Pet Shop Boys
by Bill Chapman
Within the limitless array of personal relationships there are nonetheless conspicuous patterns. Some of the more provocative are those embracing a seeming disparity between the two persons, everything from a mere inconsistency, imbalance or variance to egregious divergence, dissimilarity and contrast. Take for example the consortium of a retiring intellect with a convivial bombshell, never an impossible union but one which traditionally inspires an uplifting of the brow and less than seemly innuendo about hidden talent. Then there are the differences promoted solely by physical dissimilarities, say along the lines of the English nursery rhyme of Jack Spratt and his morbidly obese wife. Others constitute mere gaps of age. Equally common is the gulf that exists between people of distinct social backgrounds, George Bernard Shaw’s 1912 play Pygmalion being a popular example (involving phonetics Professor Henry Higgins and the bedraggled Cockney ﬂower girl Eliza Doolittle).
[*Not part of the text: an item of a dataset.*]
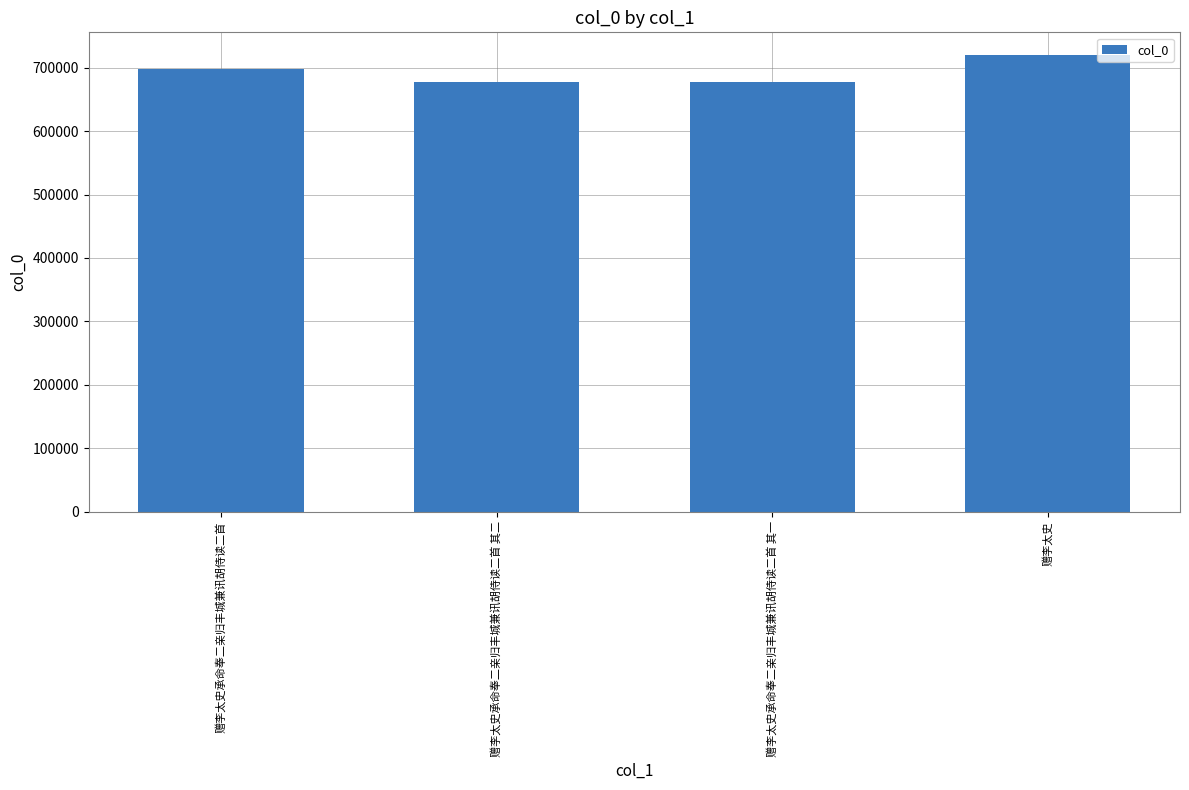

True or false: the data shows 374506 at 赠李太史承命奉二亲归丰城兼讯胡侍读二首 其二.

False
Whatever the contrast between the parties and howsoever wide the apparent chasm between them there is invariably an underlying theme which is more than unconcealed love. I won’t go so far as to suggest the inspiration is calculating but at least pragmatic and symbiotic. As quick as we are to condemn certain cultures for their conventions of arranged marriages, the reality is that many of our own personal alliances are founded on a good deal of planning or “mutuality” typically to the advantage of both. There is however an even larger and more prevalent realm of relationships which, while practical from a working point of view, has nothing whatever to do with vulgar pecuniary matters. Instead the operative word is complementary; namely, combining in such a way as to enhance or emphasize the qualities of each. Inevitably the scheme comprehends not only harmony but also reciprocity. It is also important that the parties are interdependent much to the disappointment of those wound up by the modern rage to remain one’s own island. Certainly there is a selﬁsh element to the arrangement; speciﬁcally that people seek others with characteristics that are different from and complement their own. On a higher philosophical level, it is the Yin and Yang concept. The important derivation is this:
“Yin contains the seed of Yang and vice versa. They constantly transform into each other.”
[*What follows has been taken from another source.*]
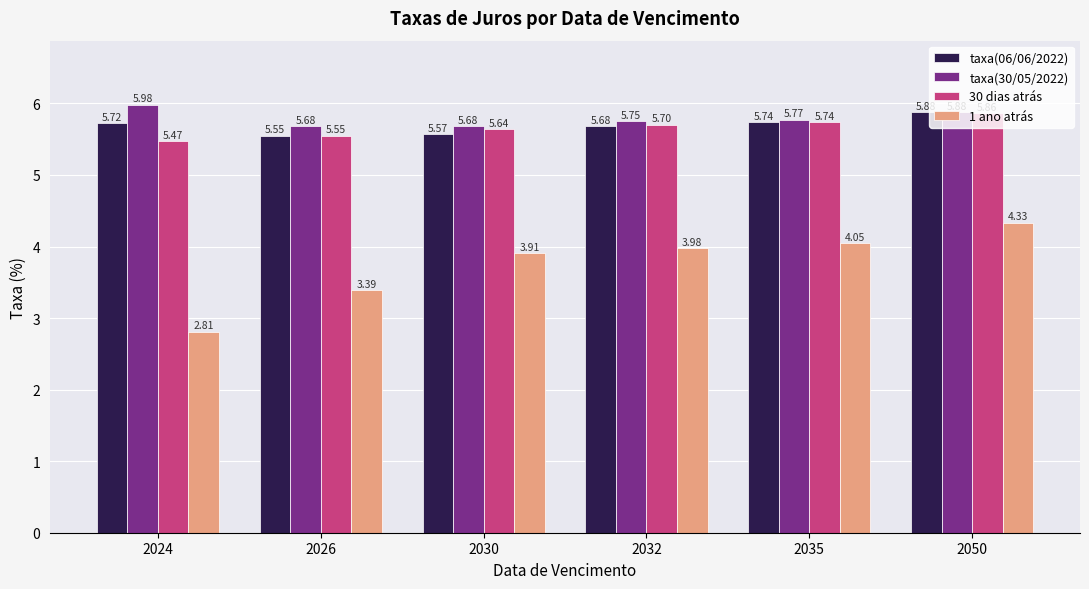

Which series has the largest total across all categories?

taxa(30/05/2022)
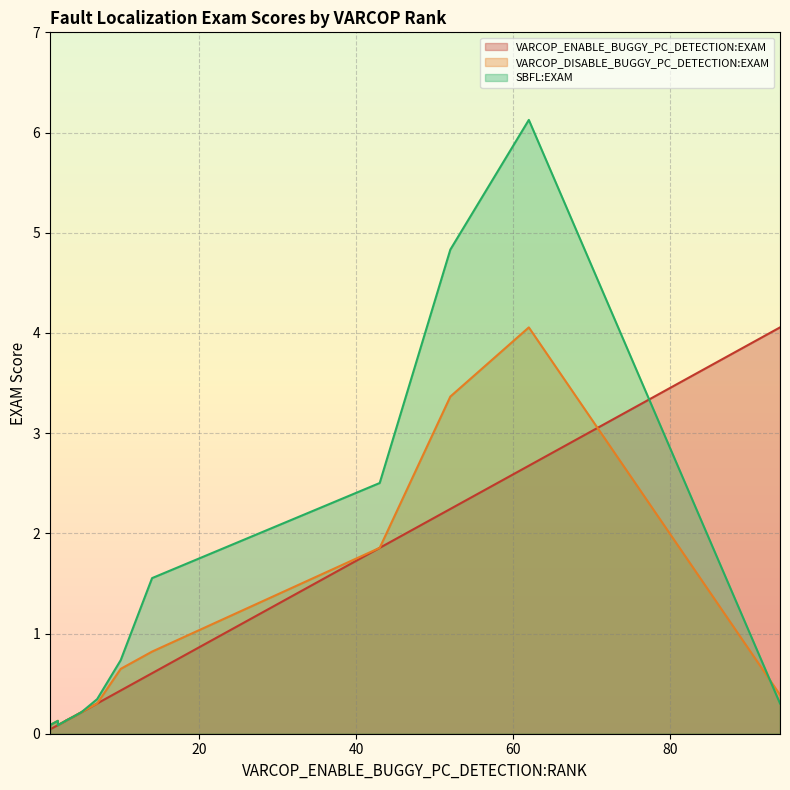

What is the spread (max minus min) of values at 10?

0.3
This heady intellectualism however is soon jettisoned when the bond enters the sphere of what is disparagingly called “gold digging”. Then the boxing gloves come off and there usually follows some pretty round conversation. Before being quick to judge I have to ask whether the arrangement was worth the price of admission; and further who it is that is getting the better deal? As popular as it is to observe that whoever marries for money will earn every cent of it, this overlooks the more complicated aspect of the confederacy wrought by the exercise of economic power and the need of the exponent to satisfy the urge.
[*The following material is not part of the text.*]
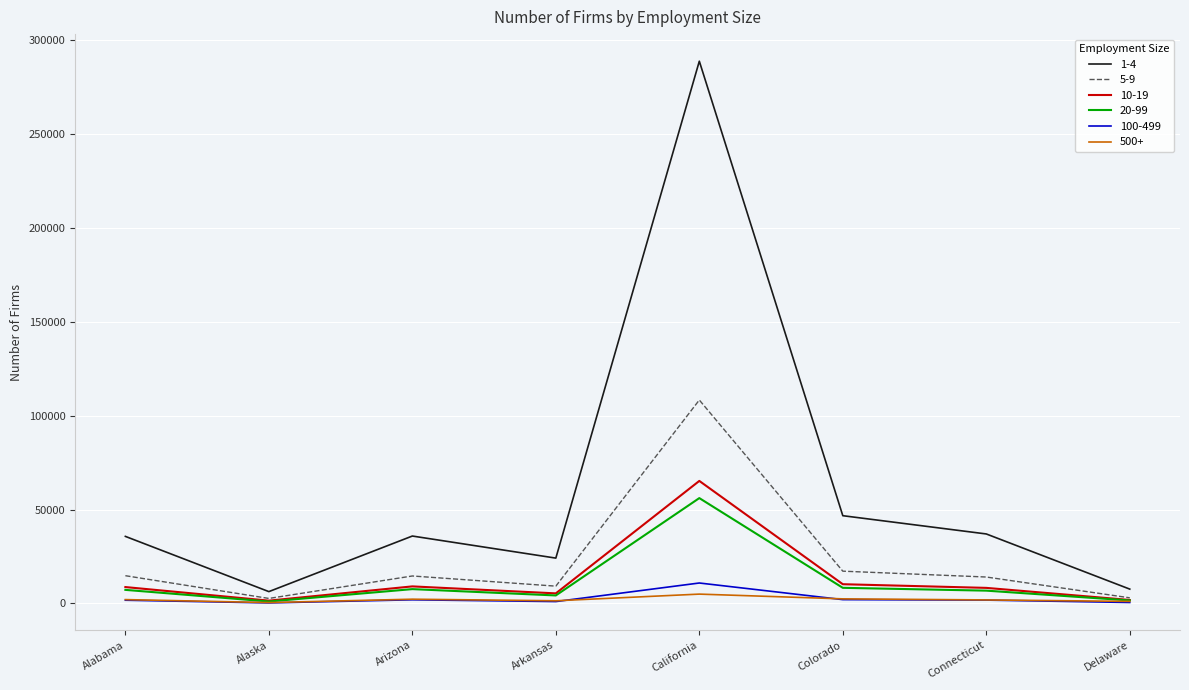

Is the value of 500+ at Arizona greater than the value of 1-4 at Arizona?

No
No matter how one characterizes or explains the foundation of a personal relationship in the end the relationships which persist for longer than a weekend are more likely than not driven by elemental components having the primitive and inescapable force of nature. As with any puzzle the pieces must ﬁt and this can entail some fairly distorted combinations. There is for good or bad room for experimentation. Clearly things do not always work out as one had hoped. As we reassess our own needs the formulation of the perfect partner can assume unusual and unintended results but whatever the repercussion it is assured that the model is complementary. Making music is not about discord but harmony. If a relationship is to be a continuous narrative it must at least be parallel if not perfect. While the need to rationalize the relationship is more apparent when the parties are seemingly incongruous, this does not mean that any relationship is less complex and more easily deﬁned than another. To work, the relationship must be complementary.